EXERCISE TEXT:
BEGIN
Food Crisis Forces New Look at Farming
Poor Nations, and Their Donors, Now Rethink Emphasis on Free Trade
By JOEL MILLMAN and ROGER THUROW
June 10, 2008; Page A1

(snip)

For decades, poor nations were discouraged from investing too much in agriculture, which was seen as a problem rather than a solution to fighting poverty. Many free-market economists came to believe that the reason billions of people are poor is because they are shackled to subsistence farming. The economists' solution: find something else for them in manufacturing, tourism or services so that they can make money to buy food instead of growing it. Poor countries were discouraged from growing much of their own staples, such as rice and wheat, that are usually grown more cheaply in rich countries. Instead, they were told to focus on export crops that might fetch a higher price.
END
REQUEST:
In the article on the food crisis and farming, what were poor countries told to focus on instead of growing their own staples? The entries come from a different source than the article.

Data drawn from a collection
BEGIN
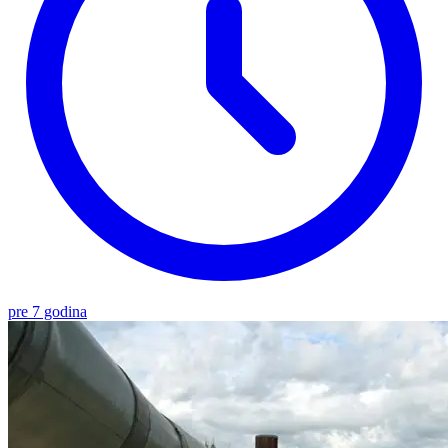
pre 7 godina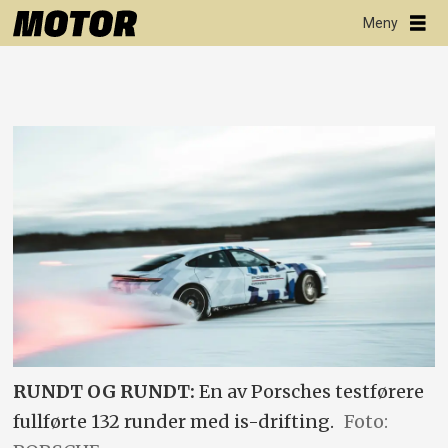
RUNDT OG RUNDT:
En av Porsches testførere
fullførte 132 runder med is-drifting.
Foto: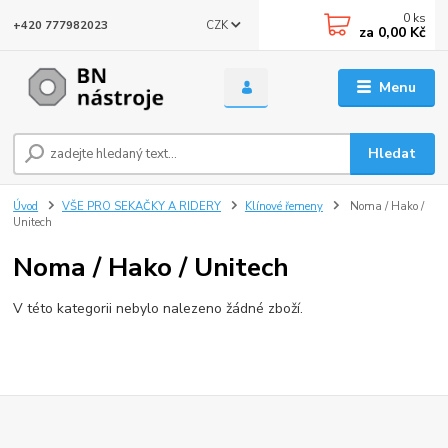
0
ks
CZK
+420 777982023
za
0,00 Kč
Menu
Hledat
Úvod
VŠE PRO SEKAČKY A RIDERY
Klínové řemeny
Noma / Hako /
Unitech
Noma / Hako / Unitech
V této kategorii nebylo nalezeno žádné zboží.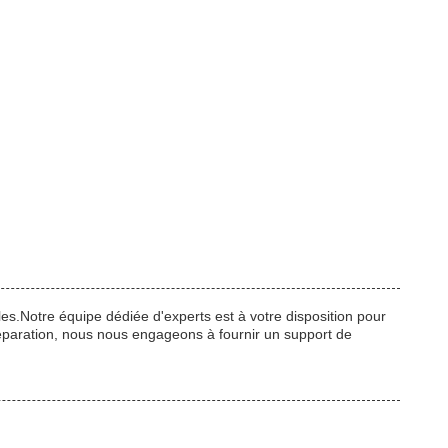
es.Notre équipe dédiée d'experts est à votre disposition pour
 réparation, nous nous engageons à fournir un support de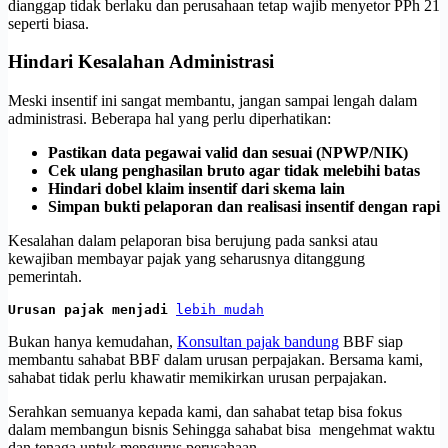
dianggap tidak berlaku dan perusahaan tetap wajib menyetor PPh 21
seperti biasa.
Hindari Kesalahan Administrasi
Meski insentif ini sangat membantu, jangan sampai lengah dalam
administrasi. Beberapa hal yang perlu diperhatikan:
Pastikan data pegawai valid dan sesuai (NPWP/NIK)
Cek ulang penghasilan bruto agar tidak melebihi batas
Hindari dobel klaim insentif dari skema lain
Simpan bukti pelaporan dan realisasi insentif dengan rapi
Kesalahan dalam pelaporan bisa berujung pada sanksi atau
kewajiban membayar pajak yang seharusnya ditanggung
pemerintah.
Urusan pajak menjadi 
lebih mudah
Bukan hanya kemudahan,
Konsultan pajak bandung
BBF siap
membantu sahabat BBF dalam urusan perpajakan. Bersama kami,
sahabat tidak perlu khawatir memikirkan urusan perpajakan.
Serahkan semuanya kepada kami, dan sahabat tetap bisa fokus
dalam membangun bisnis Sehingga sahabat bisa mengehmat waktu
dan tenaga untuk mengurus perusahaan.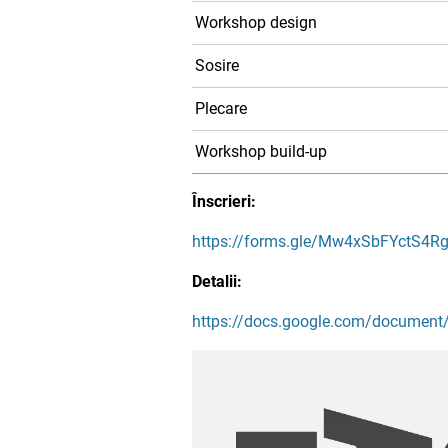
Workshop design
Sosire
Plecare
Workshop build-up
Înscrieri:
https://forms.gle/Mw4xSbFYctS4R
Detalii:
https://docs.google.com/docume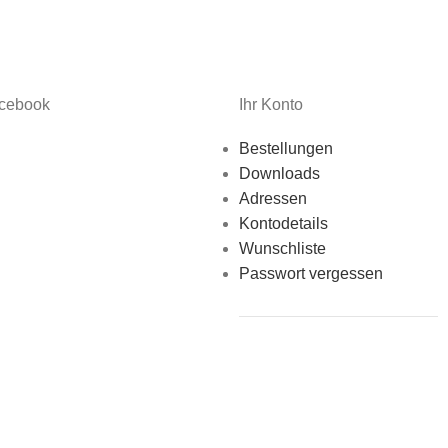
acebook
Ihr Konto
Bestellungen
Downloads
Adressen
Kontodetails
Wunschliste
Passwort vergessen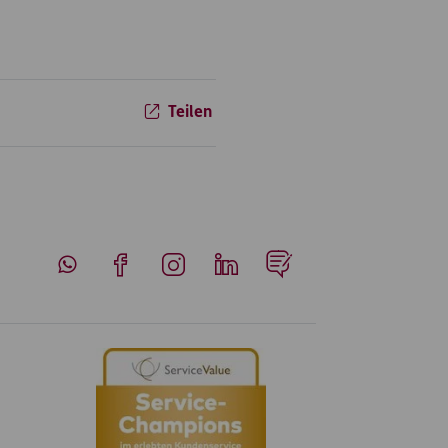
Teilen
Whatsapp
Facebook
Instagram
LinkedIn
Blog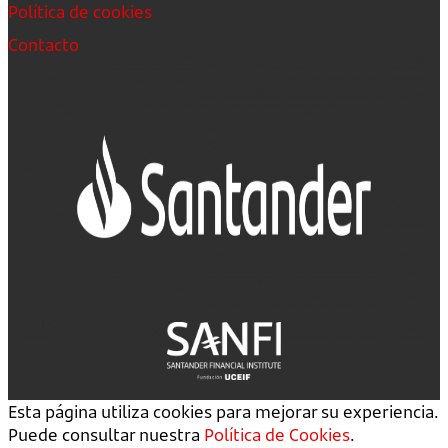
Política de cookies
Contacto
Esta página utiliza cookies para mejorar su experiencia.
Puede consultar nuestra
Política de Cookies
.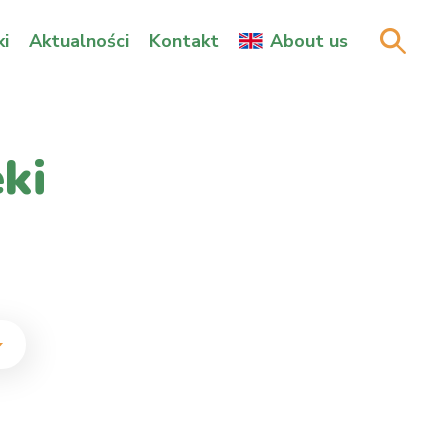
i
Aktualności
Kontakt
About us
ki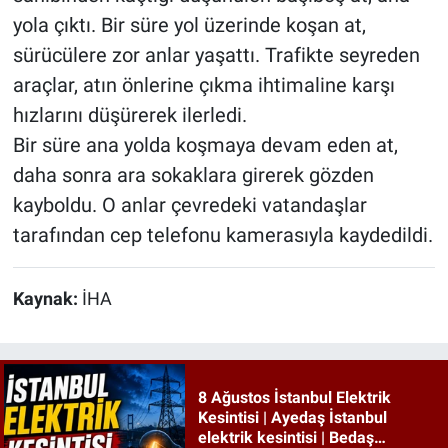
yola çıktı. Bir süre yol üzerinde koşan at,
sürücülere zor anlar yaşattı. Trafikte seyreden
araçlar, atın önlerine çıkma ihtimaline karşı
hızlarını düşürerek ilerledi.
Bir süre ana yolda koşmaya devam eden at,
daha sonra ara sokaklara girerek gözden
kayboldu. O anlar çevredeki vatandaşlar
tarafından cep telefonu kamerasıyla kaydedildi.
Kaynak:
İHA
8 Ağustos İstanbul Elektrik
Kesintisi | Ayedaş İstanbul
elektrik kesintisi | Bedaş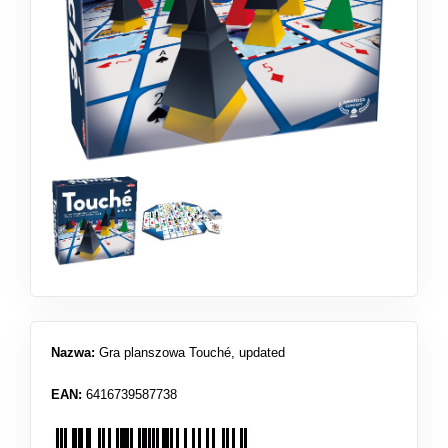
Nazwa:
Gra planszowa Touché, updated
EAN:
6416739587738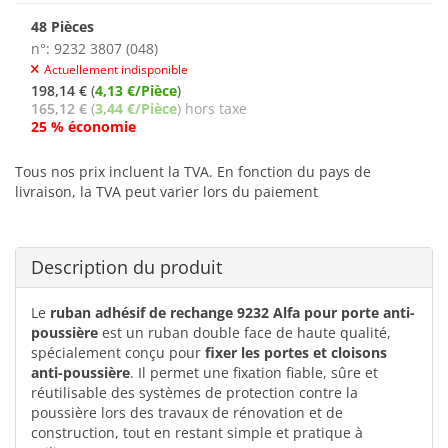
48 Pièces
n°: 9232 3807 (048)
Actuellement indisponible
198,14 €
(
4,13 €/Pièce
)
165,12 €
(
3,44 €/Pièce
) hors taxe
25 % économie
Tous nos prix incluent la TVA. En fonction du pays de
livraison, la TVA peut varier lors du paiement
Description du produit
Le
ruban adhésif de rechange 9232 Alfa pour porte anti-
poussière
est un ruban double face de haute qualité,
spécialement conçu pour
fixer les portes et cloisons
anti-poussière
. Il permet une fixation fiable, sûre et
réutilisable des systèmes de protection contre la
poussière lors des travaux de rénovation et de
construction, tout en restant simple et pratique à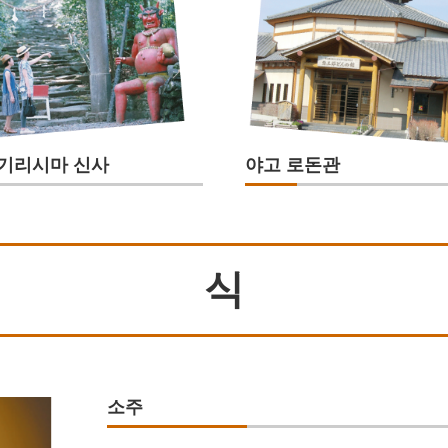
기리시마 신사
야고 로돈관
식
소주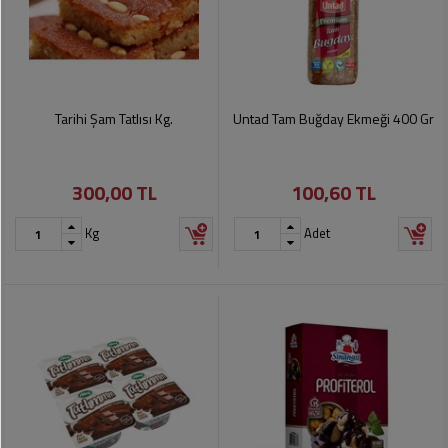
Tarihi Şam Tatlısı Kg.
Untad Tam Buğday Ekmeği 400 Gr
300,00 TL
100,60 TL
Kg
Adet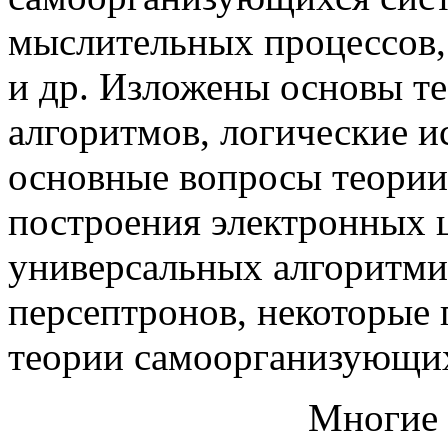
мыслительных процессов, 
и др. Изложены основы т
алгоритмов, логические и
основные вопросы теории
построения электронных
универсальных алгоритми
персептронов, некоторые
теории самоорганизующих
Многие фундамен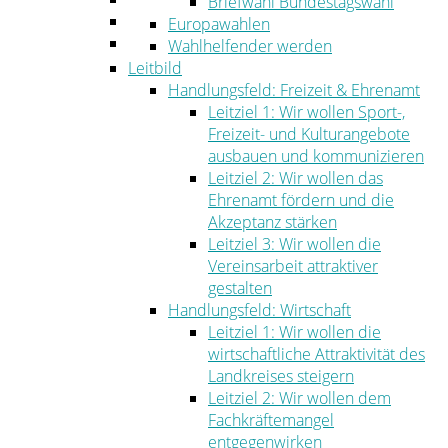
Briefwahl Bundestagswahl
Umwelt
Europawahlen
Ordnung
Wahlhelfender werden
Leitbild
Handlungsfeld: Freizeit & Ehrenamt
Leitziel 1: Wir wollen Sport-,
Freizeit- und Kulturangebote
ausbauen und kommunizieren
Leitziel 2: Wir wollen das
Ehrenamt fördern und die
Akzeptanz stärken
Leitziel 3: Wir wollen die
Vereinsarbeit attraktiver
gestalten
Handlungsfeld: Wirtschaft
Leitziel 1: Wir wollen die
wirtschaftliche Attraktivität des
Landkreises steigern
Leitziel 2: Wir wollen dem
Fachkräftemangel
entgegenwirken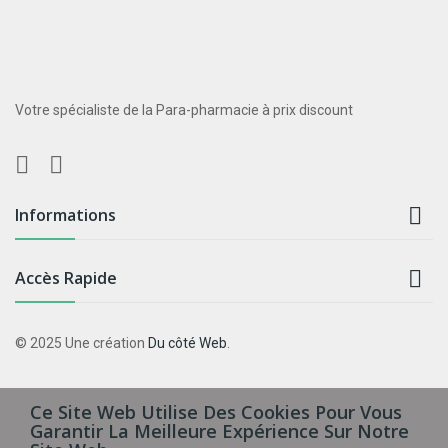
Votre spécialiste de la Para-pharmacie à prix discount

Informations

Accès Rapide
© 2025 Une création
Du côté Web
.
Ce Site Web Utilise Des Cookies Pour Vous
Garantir La Meilleure Expérience Sur Notre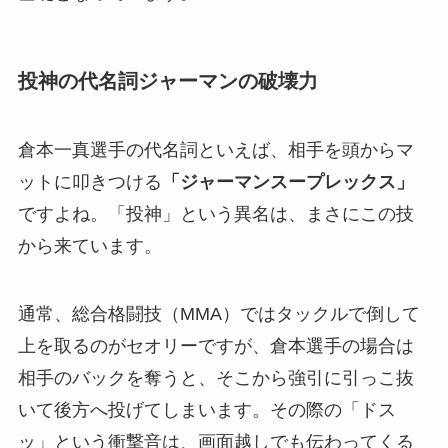
投神の代名詞ジャーマンの破壊力
倉本一真選手の代名詞といえば、相手を頭からマ
ットに叩きつける
「ジャーマンスープレックス」
ですよね。「投神」という異名は、まさにこの技
から来ています。
通常、総合格闘技（MMA）ではタックルで倒して
上を取るのがセオリーですが、倉本選手の場合は
相手のバックを奪うと、そこから強引に引っこ抜
いて後方へ投げてしまいます。その際の「ドス
ッ」という衝撃音は、画面越しでも伝わってくる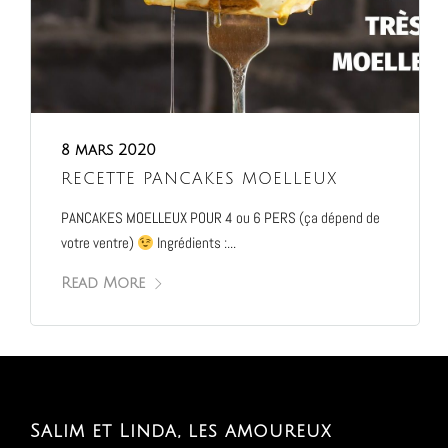
8 mars 2020
RECETTE PANCAKES MOELLEUX
PANCAKES MOELLEUX POUR 4 ou 6 PERS (ça dépend de
votre ventre)
Ingrédients :...
Read More
Salim et Linda, les amoureux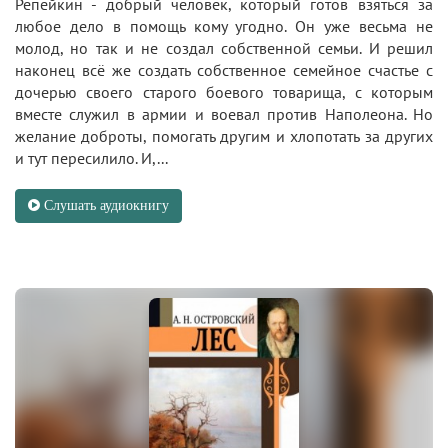
Репейкин - добрый человек, который готов взяться за
любое дело в помощь кому угодно. Он уже весьма не
молод, но так и не создал собственной семьи. И решил
наконец всё же создать собственное семейное счастье с
дочерью своего старого боевого товарища, с которым
вместе служил в армии и воевал против Наполеона. Но
желание доброты, помогать другим и хлопотать за других
и тут пересилило. И,...
Слушать аудиокнигу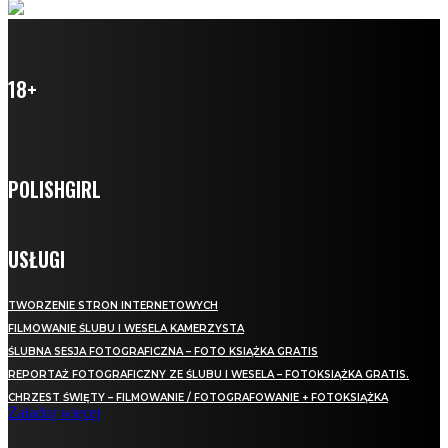
18+
POLISHGIRL
USŁUGI
TWORZENIE STRON INTERNETOWYCH
FILMOWANIE ŚLUBU I WESELA KAMERZYSTA
ŚLUBNA SESJA FOTOGRAFICZNA – FOTO KSIĄŻKA GRATIS
REPORTAŻ FOTOGRAFICZNY ZE ŚLUBU I WESELA – FOTOKSIĄŻKA GRATIS.
CHRZEST ŚWIĘTY – FILMOWANIE / FOTOGRAFOWANIE + FOTOKSIĄŻKA
Załaduj więcej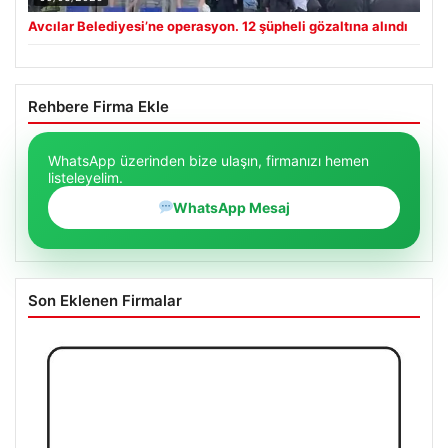
Avcılar Belediyesi’ne operasyon. 12 şüpheli gözaltına alındı
Rehbere Firma Ekle
WhatsApp üzerinden bize ulaşın, firmanızı hemen
listeleyelim.
WhatsApp Mesaj
Son Eklenen Firmalar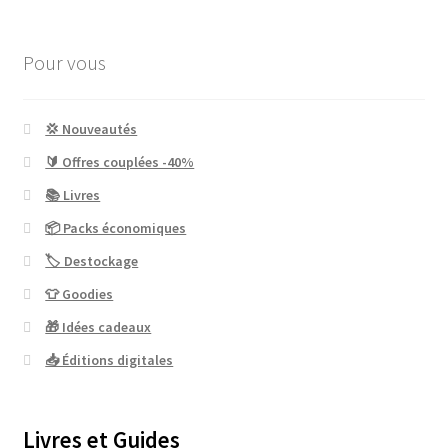
Pour vous
💢 Nouveautés
🔰 Offres couplées -40%
📚 Livres
📦 Packs économiques
🏷 Destockage
👕 Goodies
🎁 Idées cadeaux
📥 Éditions digitales
Livres et Guides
END
REPLY:
Export crops that might fetch a higher price.